Rodrigo Guerra López/ Academia Pontifica de Ciencias Sociales
La pasión por la libertad es una dimensión constitutiva de todo ser humano. Las grandes pruebas que como humanidad hemos aprendido frente a autoritarismos de todo tipo a lo largo de la historia, nos dejan una gran lección: la libertad debe ser tan amplia como sea posible para que resulte auténticamente humana. Esto no quiere decir que este derecho fundamental no posea límites. Al contrario, la libertad precisamente para realizarse requiere de fronteras que no la autodestruyan. Y la frontera fundamental es la dignidad humana, tanto propia como ajena.

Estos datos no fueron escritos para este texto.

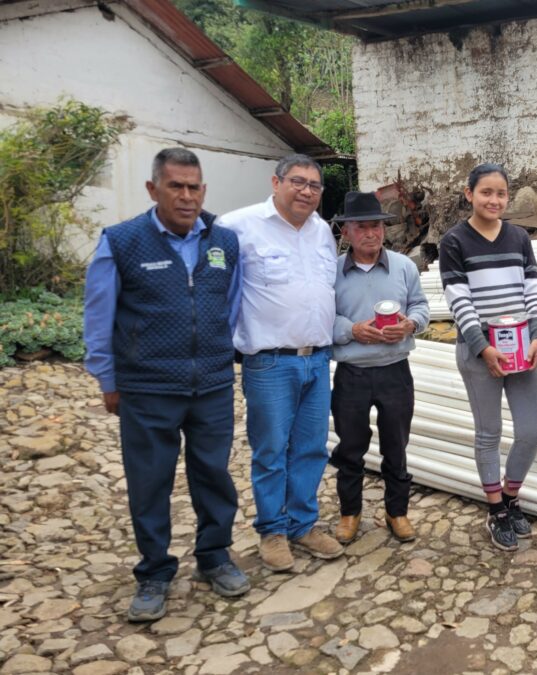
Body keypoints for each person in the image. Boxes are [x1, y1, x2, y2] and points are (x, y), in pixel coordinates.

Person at [84, 147, 249, 621]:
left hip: (212, 384)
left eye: (194, 187)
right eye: (175, 186)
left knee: (214, 476)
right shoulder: (122, 242)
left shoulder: (224, 241)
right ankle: (155, 572)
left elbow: (229, 307)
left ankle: (214, 556)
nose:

Con este parámetro bien definido, es preciso promover el mayor horizonte de libertad para emprender, para asociarse, para opinar. Todos necesitamos el más grande espacio de autonomía para luchar a favor de la justicia, para la solidaridad y para la creencia.
Los derechos humanos son la manifestación de la inalienable dignidad humana. Son la explicitación de cómo se vive con dignidad en diversos ámbitos de la existencia. Siempre es bello volver a leer la Declaración Universal de los Derechos Humanos. En ella encontramos breves y potentes palabras que nos recuerdan que las aspiraciones más elevadas del hombre son las asociadas a la realización de un mundo sin temor, en el que todos “disfruten de la libertad de palabra y de la libertad de creencias”.
Por eso es causa de dolor y de vergüenza cuando desde el poder alguien limita la libertad de expresión y/o de creencias, sea por el motivo que sea. Mientras estas libertades no conlleven excitativas de violencia, más vale no restringirlas en modo alguno. La libertad de expresión y de religión son dos de los lugares en los que un Estado de Derecho hace su test de verdad y de seriedad. Es en estos temas-límite en que las convicciones más profundas sobre la igual dignidad se verifican o se desploman. Por ello, es tan lamentable cuando algunos jueces restringen estos derechos a un sector o a otro.
La discriminación explícita o soterrada por motivos de raza, posición económica, preferencias políticas o convicciones éticas y religiosas no puede ser incentivada por nadie. En una sociedad plural, la verdadera tolerancia no sólo consiste en respetar la opinión del otro, sino en defender su libertad para expresarla. El contenido de lo que se expresa puede ser objeto de discusión racional, respetuosa y responsable. Pero mientras no sea apología y motivación para practicar conductas criminales, debe ser acogido como ejercicio de libertad.
Por estas razones es que resulta contradictorio afirmar que todas las personas poseemos igual dignidad y seguir defendiendo la decimonónica idea de que algún sector, como el de los ministros de culto, merece ser limitado o sancionado cuando sus opiniones versan sobre el compromiso social, la lucha por la justicia o la vigencia de derechos humanos. La legítima y necesaria separación entre Estado e iglesias no tiene primacía sobre la vigencia de los derechos humanos, sino al revés. San Oscar Romero, el Beato Miguel Agustín Pro SJ y sus compañeros mártires siguen dando testimonio de quién tiene la razón en estas delicadas materias.